Exchange implementation contract should (also) be initialized out of the proxy’s context

L1LOW

Exchange implementation contract should (also) be initialized out of the proxy’s context
info

Contract Exchange.sol contains all the protocol’s logic for the orders to be matched and executed. This contract is upgradeable through the UUPS proxy pattern, setting its owner during initialization. It is expected that the contract will be initialized inside the proxy’s context for the whole system to bootstrap. However, it is crucial that it is also dummy-initialized in its own context as well, so as to eliminate a well-known attack vector of the UUPS proxy, where an attacker initializes the implementation contract making herself the owner and then forces it to selfdestruct using the specifics of the upgradeability mechanism.

Since this separate initialization step cannot be guaranteed by the solidity codebase, we make this note to make sure it is not going to be missed.



OTHER/ADVISORY ISSUES

This section details issues that are not thought to directly affect the functionality of the project, but we recommend considering them.

A1

Dead code

A1ADVISORY

Dead code
resolved
  1. In WyvernMatchingExchange.sol, internal function transferTokens
function transferTokens(address token, address from, address to, uint256 amount)
internal
{
if (amount > 0) {
require(tokenTransferProxy.transferFrom(token, from, to, amount));
}
}

is never used.

We suggest removing this function for clarity and gas savings upon deployment.


The team resolved this issue by removing the unused function.

A2

Compiler known issues

A2ADVISORY

Compiler known issues
info

Solidity compiler version v0.8.13 has, at the time of writing, some known bugs. We inspected the code and found that it is not affected by these bugs.



DISCLAIMER

The audited contracts have been analyzed using automated techniques and extensive human inspection in accordance with state-of-the-art practices as of the date of this report. The audit makes no statements or warranties on the security of the code. On its own, it cannot be considered a sufficient assessment of the correctness of the contract.

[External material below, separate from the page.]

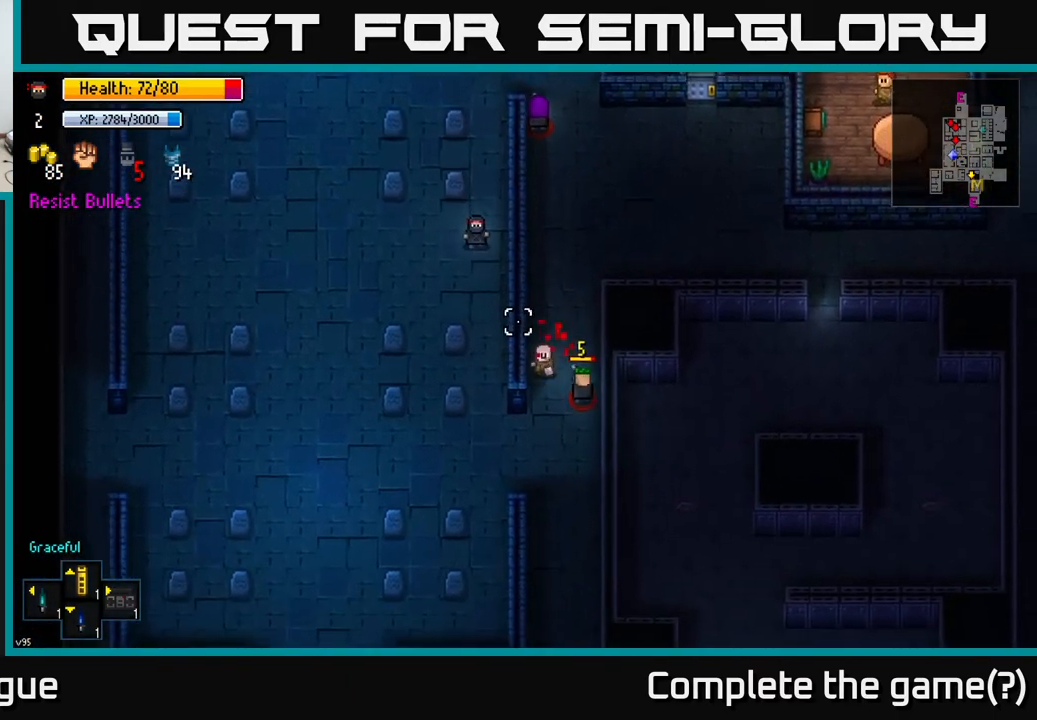
{"buttons": [], "left_stick": "up", "right_stick": "down-right", "events": [[367, "left_stick", "up"]]}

While we have conducted an analysis to the best of our ability, it is our recommendation for high-value contracts to commission several independent audits, a public bug bounty program, as well as continuous security auditing and monitoring through Dedaub Security Suite.


ABOUT DEDAUB

Dedaub offers significant security expertise combined with cutting-edge program analysis technology to secure some of the most prominent protocols in DeFi. The founders, as well as many of Dedaub's auditors, have a strong academic research background together with a real-world hacker mentality to secure code. Protocol blockchain developers hire us for our foundational analysis tools and deep expertise in program analysis, reverse engineering, DeFi exploits, cryptography and financial mathematics.